Following violent disputes pertaining to China’s overextending of business into Vietnam waters, Vietnam has stopped its protests. China has evacuated 3,000 of its workers and citizens in order to protect them from harassment. Multiple reports of protestors vandalizing and attacking Chinese workers and China owned business have surfaced since the protests began. On Sunday, two chartered flights were arranged by China to bring nearly 300, mostly injured, workers from the hostile area. Two Chinese citizens were killed during the violence, and the highest volume of altercations was in the central coast province of Ha Tinh.
When the demonstrations in Vietnam took a dangerous turn last week, the country’s government made a strict vow to stop any continuation of the unruly protests. They have followed through on their vow, after several arrests were made -according to eyewitness accounts- of groups starting to organize demonstrations. Xinhua, the Chinese news source, stated that the country’s Ministry of Transport is planning on sending five ships to continue to evacuate those in danger. Following China’s introduction of a $1 billion oil rig into Vietnam’s EEZ (Economic Exclusive Zone), protests began and escalated quickly. Protestors attacked foreign factories and establishments, especially those owned by China. Eyewitness accounts detail rioting, looting, and burning of these establishments.
Vietnamese authorities originally tolerated the protests. However, once the instances of vandalism and injury were reported, the Vietnam government intervened immediately to stop any form of protest. Text messages were sent from the government to cell-phone users in the country urging that no one participate in the illegal protests that cause disorder and threaten public safety. Chinese government officials have been continuously urging the Vietnamese government to intervene against its citizens since the outcry first began. Vietnam officials obliged, following the arrests of hundreds of suspects. Vietnam’s Minister of Public Security, Tran Dai Quang, told reporters that the attacks are regrettable, and dozens of officers were injured trying to mitigate the ordeal. Van Cung, a retired army colonel who was participating in the revolt, stated that the intention of the protest was to support the government in chasing away the oil rig.
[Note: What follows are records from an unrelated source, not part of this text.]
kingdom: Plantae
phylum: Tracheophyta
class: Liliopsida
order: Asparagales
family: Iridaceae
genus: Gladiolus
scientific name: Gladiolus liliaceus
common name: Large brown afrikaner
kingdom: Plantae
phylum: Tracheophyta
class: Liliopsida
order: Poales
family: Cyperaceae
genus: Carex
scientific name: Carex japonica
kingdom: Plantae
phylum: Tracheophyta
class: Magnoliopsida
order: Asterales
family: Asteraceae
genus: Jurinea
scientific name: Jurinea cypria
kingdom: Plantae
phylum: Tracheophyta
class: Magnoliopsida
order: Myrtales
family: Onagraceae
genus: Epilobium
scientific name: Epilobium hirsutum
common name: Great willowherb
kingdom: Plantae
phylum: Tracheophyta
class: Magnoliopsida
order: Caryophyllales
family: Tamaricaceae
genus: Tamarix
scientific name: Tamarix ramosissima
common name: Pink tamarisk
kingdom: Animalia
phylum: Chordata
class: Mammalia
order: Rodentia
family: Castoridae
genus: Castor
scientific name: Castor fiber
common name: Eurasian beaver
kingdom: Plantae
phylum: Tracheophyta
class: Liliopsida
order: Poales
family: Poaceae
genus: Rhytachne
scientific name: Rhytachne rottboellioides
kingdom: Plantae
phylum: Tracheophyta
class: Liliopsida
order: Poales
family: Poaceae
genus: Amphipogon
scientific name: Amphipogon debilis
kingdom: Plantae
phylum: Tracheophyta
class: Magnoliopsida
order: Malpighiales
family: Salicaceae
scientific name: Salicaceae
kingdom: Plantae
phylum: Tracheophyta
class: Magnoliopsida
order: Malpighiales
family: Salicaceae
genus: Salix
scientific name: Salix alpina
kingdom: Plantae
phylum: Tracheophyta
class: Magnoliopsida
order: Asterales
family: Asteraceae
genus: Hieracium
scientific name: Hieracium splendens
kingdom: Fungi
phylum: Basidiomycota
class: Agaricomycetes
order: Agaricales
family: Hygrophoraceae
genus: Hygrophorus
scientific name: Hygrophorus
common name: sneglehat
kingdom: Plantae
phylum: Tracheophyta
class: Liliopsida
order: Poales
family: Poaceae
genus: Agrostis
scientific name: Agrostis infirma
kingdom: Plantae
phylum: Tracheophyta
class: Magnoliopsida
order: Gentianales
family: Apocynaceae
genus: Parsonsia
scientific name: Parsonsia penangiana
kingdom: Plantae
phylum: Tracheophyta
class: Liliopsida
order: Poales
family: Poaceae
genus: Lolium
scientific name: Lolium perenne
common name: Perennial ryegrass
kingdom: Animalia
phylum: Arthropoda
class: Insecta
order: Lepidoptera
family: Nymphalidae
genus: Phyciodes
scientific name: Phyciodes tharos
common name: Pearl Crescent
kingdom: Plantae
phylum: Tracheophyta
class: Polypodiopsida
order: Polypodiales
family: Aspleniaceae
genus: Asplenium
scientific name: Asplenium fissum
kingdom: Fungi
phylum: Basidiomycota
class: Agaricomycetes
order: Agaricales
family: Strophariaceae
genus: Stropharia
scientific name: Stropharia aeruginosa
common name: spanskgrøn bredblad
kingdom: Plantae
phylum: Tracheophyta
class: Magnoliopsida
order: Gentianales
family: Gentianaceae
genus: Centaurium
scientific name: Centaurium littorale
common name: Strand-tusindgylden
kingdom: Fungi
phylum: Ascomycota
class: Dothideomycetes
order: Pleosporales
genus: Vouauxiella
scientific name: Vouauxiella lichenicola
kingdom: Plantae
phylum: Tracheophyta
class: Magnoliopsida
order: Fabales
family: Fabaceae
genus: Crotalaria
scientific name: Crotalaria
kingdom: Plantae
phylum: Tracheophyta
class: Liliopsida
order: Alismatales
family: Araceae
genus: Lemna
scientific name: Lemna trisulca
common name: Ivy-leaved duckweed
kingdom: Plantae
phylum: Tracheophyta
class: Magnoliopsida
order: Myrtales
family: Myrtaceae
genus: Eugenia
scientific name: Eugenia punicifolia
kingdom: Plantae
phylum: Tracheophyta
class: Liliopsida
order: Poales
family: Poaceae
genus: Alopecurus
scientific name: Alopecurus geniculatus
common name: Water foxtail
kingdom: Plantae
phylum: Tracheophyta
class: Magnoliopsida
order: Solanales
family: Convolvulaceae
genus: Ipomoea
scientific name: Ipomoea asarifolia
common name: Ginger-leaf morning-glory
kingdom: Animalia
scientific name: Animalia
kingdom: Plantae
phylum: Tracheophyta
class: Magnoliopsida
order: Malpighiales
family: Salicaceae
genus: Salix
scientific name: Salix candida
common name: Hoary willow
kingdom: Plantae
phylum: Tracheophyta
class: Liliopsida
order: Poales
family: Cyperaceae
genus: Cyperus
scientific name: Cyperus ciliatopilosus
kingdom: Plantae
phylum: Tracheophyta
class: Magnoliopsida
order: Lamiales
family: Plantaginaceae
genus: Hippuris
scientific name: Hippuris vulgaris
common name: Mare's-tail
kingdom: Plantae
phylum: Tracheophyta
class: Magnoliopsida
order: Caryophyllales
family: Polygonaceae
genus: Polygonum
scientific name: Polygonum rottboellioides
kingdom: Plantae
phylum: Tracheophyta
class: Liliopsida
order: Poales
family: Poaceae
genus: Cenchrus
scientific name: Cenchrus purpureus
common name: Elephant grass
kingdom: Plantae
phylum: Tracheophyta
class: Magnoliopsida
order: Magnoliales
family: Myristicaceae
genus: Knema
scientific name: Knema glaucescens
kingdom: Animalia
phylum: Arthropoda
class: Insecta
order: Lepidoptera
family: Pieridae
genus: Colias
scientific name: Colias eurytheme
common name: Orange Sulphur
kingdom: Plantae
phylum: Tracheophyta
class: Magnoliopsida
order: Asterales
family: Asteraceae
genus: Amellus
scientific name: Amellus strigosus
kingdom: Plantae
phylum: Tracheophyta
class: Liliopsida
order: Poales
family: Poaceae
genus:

The disputes are not only confined to land. Vietnam officials criticized China of behaving aggressively by sending military ships to the area surrounding the oil rig. Vietnam has issued the demand for the removal of the oil rig from disputed waters. An official from the Vietnamese Fisheries Surveillance Department told reporters that China had 119 ships protecting the rig, including: fishing boats, coast guard vessels, and warships. The official also reported that the Chinese ships were attempting to provoke Vietnamese vessels by firing water cannons and ramming them. China accused the Vietnamese vessels of similar actions, citing that they have been attempting to disrupt the drilling operations of their oil rig. Fang Fenghui, the chief of the Chinese People’s Liberation Army, stated that they are not trying to causing trouble, but they are not afraid of it. Analysts describe the aggressive actions taken by Vietnamese inhabitants as the product of years of frustration with “bullying” from China and its businesses. Trade between the two countries was valued at $50 billion in 2013.